Exercise in exact copying: restate word for word only the lines below from the one containing "- gross tumour volume including" through the one containing "100, 170, 113]", omitting any pictures.

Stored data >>
*** Begin section ***
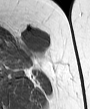
MRI of an extremity soft-tissue mass, one axial slice; position 24 of 45 along the scan axis; MR volume resampled by the dataset authors to the PET/CT grid (not the native acquisition matrix); 3.27 mm slice thickness; 90 × 109 image matrix, field of view 88 × 106 mm. Female patient. From the clinical record (not read from this slice): histological type: leiomyosarcoma; grade: intermediate; site of the primary tumour: parascapusular.
Outlined on this slice (expert contour drawn on MRI and transferred to this co-registered scan by the dataset authors):
- gross tumour volume including surrounding oedema: box from (x=17, y=27) to (x=50, y=65) px
- gross tumour volume (mass): (x=21, y=27)–(x=50, y=56)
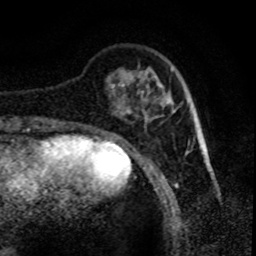
Breast MRI (dynamic contrast-enhanced), one axial slice; slice 18 of 80 in the series (ordered by position); cropped to one breast; dynamic contrast-enhanced series, time point 2 of 8 at this slice position (early post-contrast); 1.5 T; TE 4.2 ms, TR 7.1 ms; 256 × 256 image matrix. Female patient.
Annotated regions visible in this slice (semi-automatically segmented with operator editing):
- enhancing-tissue mask used for the functional tumour volume (all voxels passing the contrast-enhancement thresholds inside the analysis volume; usually the tumour): bounding box [x1, y1, x2, y2] px = [130, 100, 170, 113]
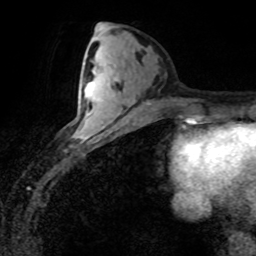
Breast MRI (dynamic contrast-enhanced), one axial slice; slice 35 of 80 in the series (ordered by position); cropped to one breast; dynamic contrast-enhanced series, time point 2 of 8 at this slice position (early post-contrast); 1.5 T; TE 4.2 ms, TR 7.1 ms; 256 × 256 image matrix. Female patient.
Structures marked on this image (semi-automatic segmentation, software-assisted and operator-edited):
- enhancing-tissue mask used for the functional tumour volume (all voxels passing the contrast-enhancement thresholds inside the analysis volume; usually the tumour): bounding box [x1, y1, x2, y2] px = [74, 85, 96, 137]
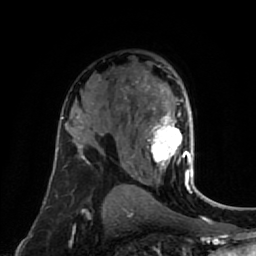
Breast MRI (dynamic contrast-enhanced), one axial slice. Slice 49 of 80 in the series (ordered by position). Cropped to one breast. Dynamic contrast-enhanced series, time point 2 of 7 at this slice position (early post-contrast). 1.5 T. TE 2.6 ms, TR 5.4 ms. 2 mm slice thickness. 256 × 256 image matrix, field of view 165 × 165 mm. Female patient.
Outlined on this slice (semi-automatically segmented with operator editing):
- enhancing-tissue mask used for the functional tumour volume (all voxels passing the contrast-enhancement thresholds inside the analysis volume; usually the tumour): bounding box (x1, y1, x2, y2) in pixels: (136, 80, 194, 177)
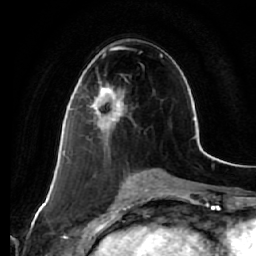
Breast MRI (dynamic contrast-enhanced), one axial slice; slice 29 of 64 in the series (ordered by position); cropped to one breast; dynamic contrast-enhanced series, time point 2 of 7 at this slice position (early post-contrast); 1.5 T; TE 2.5 ms, TR 5.4 ms; 2.5 mm slice thickness; 256 × 256 image matrix. Female patient.
Outlined on this slice (semi-automatically segmented with operator editing):
- enhancing-tissue mask used for the functional tumour volume (all voxels passing the contrast-enhancement thresholds inside the analysis volume; usually the tumour): box from (x=88, y=81) to (x=125, y=143) px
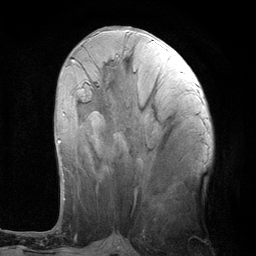
Breast MRI (dynamic contrast-enhanced), one axial slice; slice 45 of 134 in the series (ordered by position); cropped to one breast; dynamic contrast-enhanced series, time point 2 of 6 at this slice position (early post-contrast); 3 T; TE 2.8 ms, TR 7.3 ms; 1.2 mm slice thickness; 256 × 256 image matrix. Female patient.
Outlined on this slice (semi-automatically segmented with operator editing):
- enhancing-tissue mask used for the functional tumour volume (all voxels passing the contrast-enhancement thresholds inside the analysis volume; usually the tumour): bounding box <57,59,74,143> (left, top, right, bottom; pixels)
*** End section ***
TASK RESPONSE >>
- gross tumour volume including surrounding oedema: box from (x=17, y=27) to (x=50, y=65) px
- gross tumour volume (mass): (x=21, y=27)–(x=50, y=56)
Breast MRI (dynamic contrast-enhanced), one axial slice; slice 18 of 80 in the series (ordered by position); cropped to one breast; dynamic contrast-enhanced series, time point 2 of 8 at this slice position (early post-contrast); 1.5 T; TE 4.2 ms, TR 7.1 ms; 256 × 256 image matrix. Female patient.
Annotated regions visible in this slice (semi-automatically segmented with operator editing):
- enhancing-tissue mask used for the functional tumour volume (all voxels passing the contrast-enhancement thresholds inside the analysis volume; usually the tumour): bounding box [x1, y1, x2, y2] px = [130, 100, 170, 113]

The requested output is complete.